WORK TO BE COMPLETED
Extract every line of the material that contains the string "Adobe", matching case exactly.

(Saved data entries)
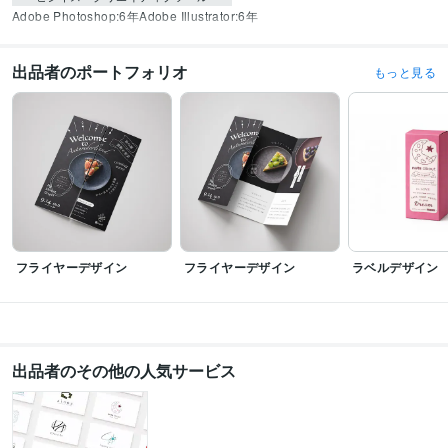
Adobe Photoshop:6年
Adobe Illustrator:6年
出品者のポートフォリオ
もっと見る
フライヤーデザイン
フライヤーデザイン
ラベルデザイン
出品者のその他の人気サービス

RESPONSE BOX
Adobe Photoshop:6年
Adobe Illustrator:6年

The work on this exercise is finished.